No, it's actually not because sitting alone means you're a drunk slut and up for anything. The last time I sat alone, I actually gave my number to a 'nice' guy who then proceeded to text me two minutes after I left the pub begging me to come back and make out with him. Really? Woman can't sit alone, nice guys are afraid to approach so we're left with douchebags with large egos. Sometimes one just wants to have a drink other than in their own home to be reminded people still exist. Pleasant conversation with no motive, hard to come by unless you're 60+. Old man pubs rule.
The last time I sat alone, I actually gave my number to a 'nice' guy who then proceeded to text me two minutes after I left the pub begging me to come back and make out with him.
No, it's actually not because sitting alone means you're a drunk slut and up for anything. The last time I sat alone, I actually gave my number to a 'nice' guy who then proceeded to text me two minutes after I left the pub begging me to come back and make out with him. Really? Woman can't sit alone, nice guys are afraid to approach so we're left with douchebags with large egos. Sometimes one just wants to have a drink other than in their own home to be reminded people still exist. Pleasant conversation with no motive, hard to come by unless you're 60+. Old man pubs rule.
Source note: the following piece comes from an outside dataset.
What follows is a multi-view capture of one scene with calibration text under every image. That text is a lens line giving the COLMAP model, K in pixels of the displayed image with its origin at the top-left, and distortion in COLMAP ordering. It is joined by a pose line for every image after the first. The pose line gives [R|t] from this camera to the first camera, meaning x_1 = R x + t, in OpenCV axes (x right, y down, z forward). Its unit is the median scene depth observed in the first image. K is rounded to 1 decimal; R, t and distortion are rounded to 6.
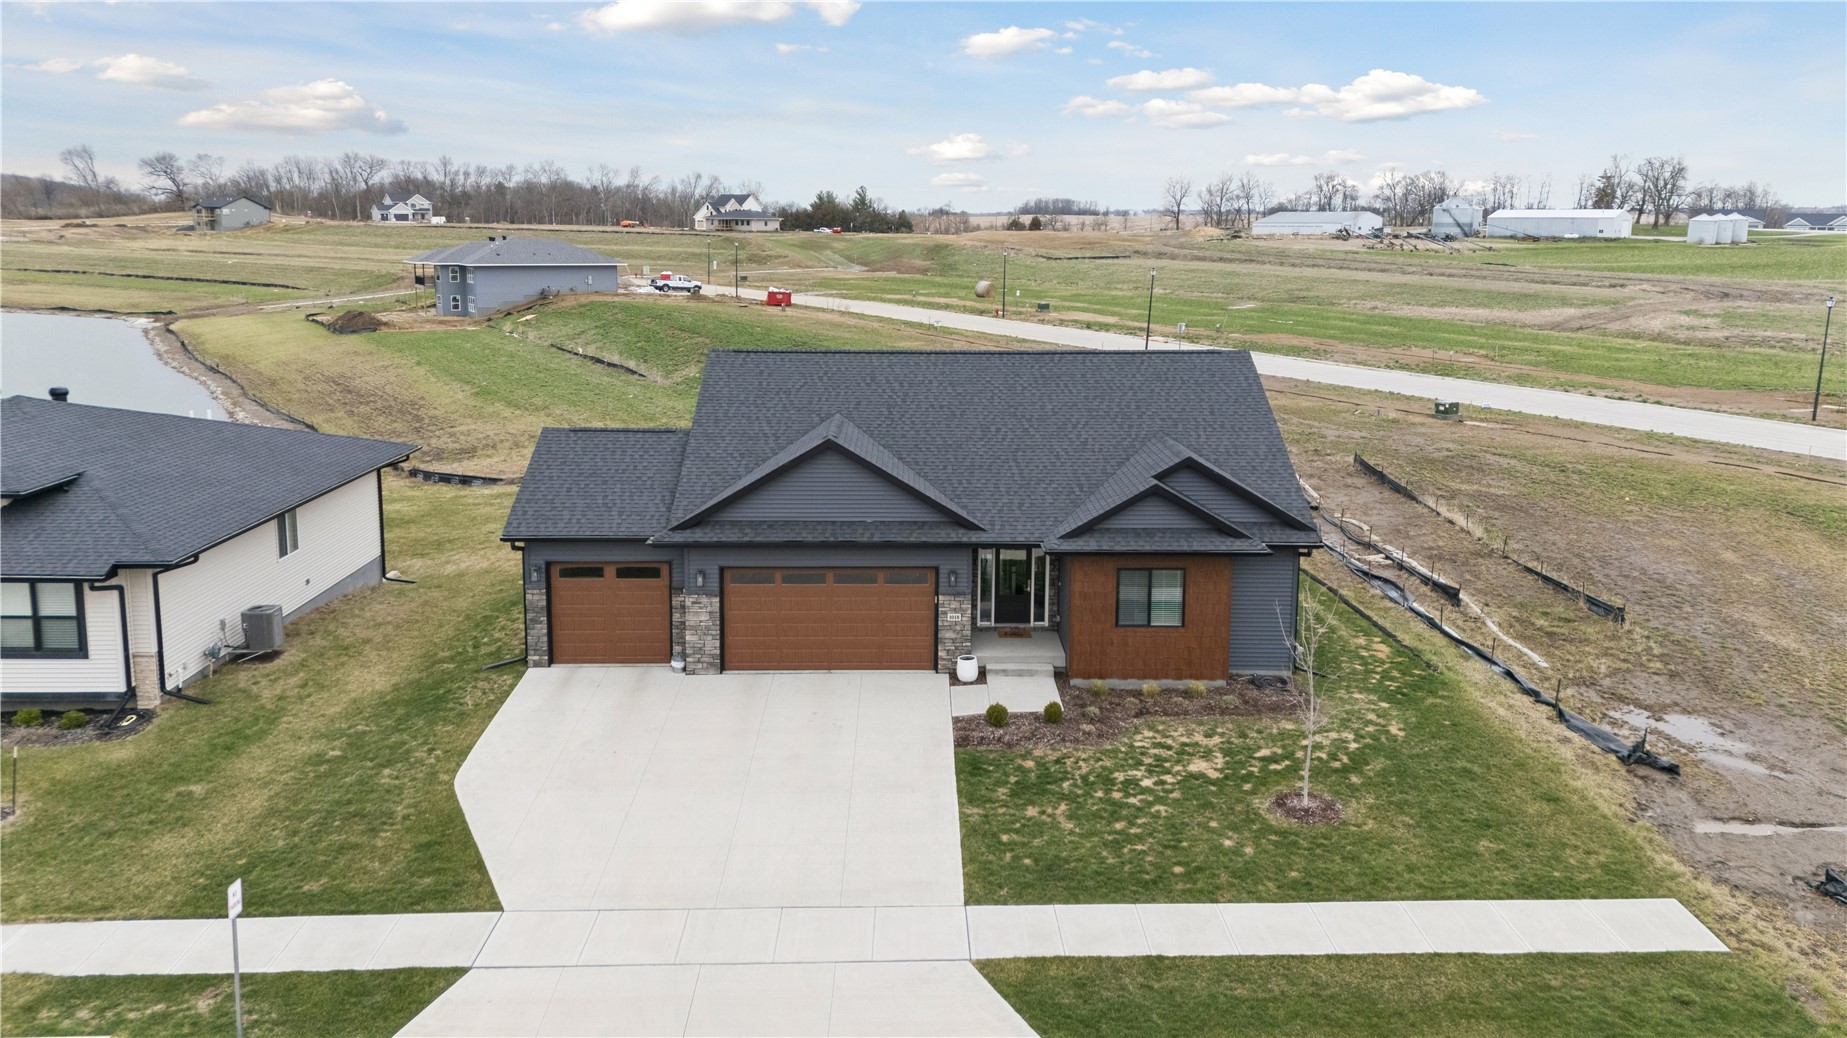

I no longer approach Irishmen, for good reason. And I really need a dictaphone, dude is reading me poetry from a book.
i'm guessing you have smartphone/dictaphone in your hand by your posting of this.
That's probably true. How do you record sound with an iphone? I'll look into it when sober. My compliant now is being blanked by Lili Marline while drunkly buying m&ms and crisp a few minutes ago. Why is it I only meet people who talk about crop circles? Not as a joke, like.
Am less fat then I was 3 months ago, have put on half a stone or so.